No peeling, sagging, etc. occur at all, and even in severe corrosive environments, it can provide accurate corrosion effects over a long period of time. Further, the coating method for applying the anticorrosive compound paint according to the present invention may be any method such as spraying using a general spray gun, brushing, or dipping. Example: A 6.5% thixotropic paste paraffin was applied to the surfaces of the tubes and fins of a heat exchanger, which had an integral structure by combining aluminum tubes and fins and brazing them in a furnace. Based on microcrystalline wax with a solution carrier, calcium sulfonate, calcium carbonate, and petrolatum oxide at 2.6% each.
Paints containing 1.7% and 39% were applied using a dip coating method to obtain a heat exchanger with a microplate-shaped fish scale coating formed on the tube and fin surfaces. Specimen 1 and Specimen 2 are specimens in which the thickness of the fish scale film is in the range of 13 to 25 μm and 13 μm or less, respectively, and an organic polymer containing porous silica particles is coated on the surface of an aluminum heat exchanger. As a control example, a resin film was formed to a thickness of 10μ and a tannin treatment liquid was applied on it.
Corrosion resistance times were compared using the JIS-Z-2371 test method. The results are shown in the table below.

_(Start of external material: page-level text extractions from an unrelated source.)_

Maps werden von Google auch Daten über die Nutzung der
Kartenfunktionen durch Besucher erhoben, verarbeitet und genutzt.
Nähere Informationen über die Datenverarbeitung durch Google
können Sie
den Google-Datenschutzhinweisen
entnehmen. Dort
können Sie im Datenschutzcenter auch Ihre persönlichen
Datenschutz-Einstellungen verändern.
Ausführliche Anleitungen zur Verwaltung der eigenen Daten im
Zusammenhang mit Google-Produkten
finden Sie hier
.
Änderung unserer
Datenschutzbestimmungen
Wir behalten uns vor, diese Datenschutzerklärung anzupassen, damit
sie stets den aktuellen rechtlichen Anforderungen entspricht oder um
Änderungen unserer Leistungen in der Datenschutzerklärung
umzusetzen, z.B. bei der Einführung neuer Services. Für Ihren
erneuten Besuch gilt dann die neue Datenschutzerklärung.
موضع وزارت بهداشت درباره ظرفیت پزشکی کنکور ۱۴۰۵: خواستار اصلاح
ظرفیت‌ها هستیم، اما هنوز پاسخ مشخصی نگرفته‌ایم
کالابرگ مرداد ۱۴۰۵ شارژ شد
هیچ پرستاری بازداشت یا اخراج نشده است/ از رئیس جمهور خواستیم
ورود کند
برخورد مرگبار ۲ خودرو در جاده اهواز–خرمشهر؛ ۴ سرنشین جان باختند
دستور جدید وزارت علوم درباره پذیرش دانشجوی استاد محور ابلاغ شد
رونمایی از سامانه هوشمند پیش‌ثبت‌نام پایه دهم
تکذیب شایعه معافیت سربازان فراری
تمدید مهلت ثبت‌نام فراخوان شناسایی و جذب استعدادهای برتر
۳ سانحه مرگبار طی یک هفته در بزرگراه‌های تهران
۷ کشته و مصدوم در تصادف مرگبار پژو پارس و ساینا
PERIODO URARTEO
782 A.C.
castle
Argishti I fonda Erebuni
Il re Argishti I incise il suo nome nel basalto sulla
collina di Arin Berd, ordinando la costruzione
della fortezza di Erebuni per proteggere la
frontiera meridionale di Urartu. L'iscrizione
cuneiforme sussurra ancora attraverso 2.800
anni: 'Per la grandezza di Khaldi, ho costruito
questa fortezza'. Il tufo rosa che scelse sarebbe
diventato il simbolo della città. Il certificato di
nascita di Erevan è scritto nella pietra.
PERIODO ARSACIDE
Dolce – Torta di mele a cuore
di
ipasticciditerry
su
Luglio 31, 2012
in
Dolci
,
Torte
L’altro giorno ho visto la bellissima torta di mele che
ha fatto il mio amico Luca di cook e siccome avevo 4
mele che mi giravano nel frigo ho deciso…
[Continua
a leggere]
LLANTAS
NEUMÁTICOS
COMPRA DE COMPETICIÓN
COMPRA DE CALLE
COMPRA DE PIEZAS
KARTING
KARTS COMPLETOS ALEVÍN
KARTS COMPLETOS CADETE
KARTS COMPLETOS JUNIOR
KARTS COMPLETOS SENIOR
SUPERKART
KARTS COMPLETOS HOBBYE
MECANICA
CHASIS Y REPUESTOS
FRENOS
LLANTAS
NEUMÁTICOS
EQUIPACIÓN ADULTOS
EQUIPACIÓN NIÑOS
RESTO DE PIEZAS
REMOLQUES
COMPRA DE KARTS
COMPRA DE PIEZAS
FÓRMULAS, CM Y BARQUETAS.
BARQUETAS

[Table] From the above results, it was found that the corrosion resistance time of the product of the present invention was significantly longer than that of the conventional product, and that it was able to maintain a sufficient corrosion protection effect even under severe corrosive environment conditions.

Claims (1)

[Claims] 1. Electrochemical inorganic substances such as calcium sulfonate and petrolatum oxide and microcrystals are applied to the surface of an aluminum heat exchanger, which has an integral structure of tubes and fins made of aluminum or aluminum alloy materials, brazed in a furnace, welded, etc. A coating made of a corrosion-resistant compound containing wax is applied to form a fish scale-like protective film on the surface of the heat exchanger, which is made up of a layer of dense overlapping particles in the form of highly ionized microplates with strong polarity. Surface treatment method for aluminum heat exchangers.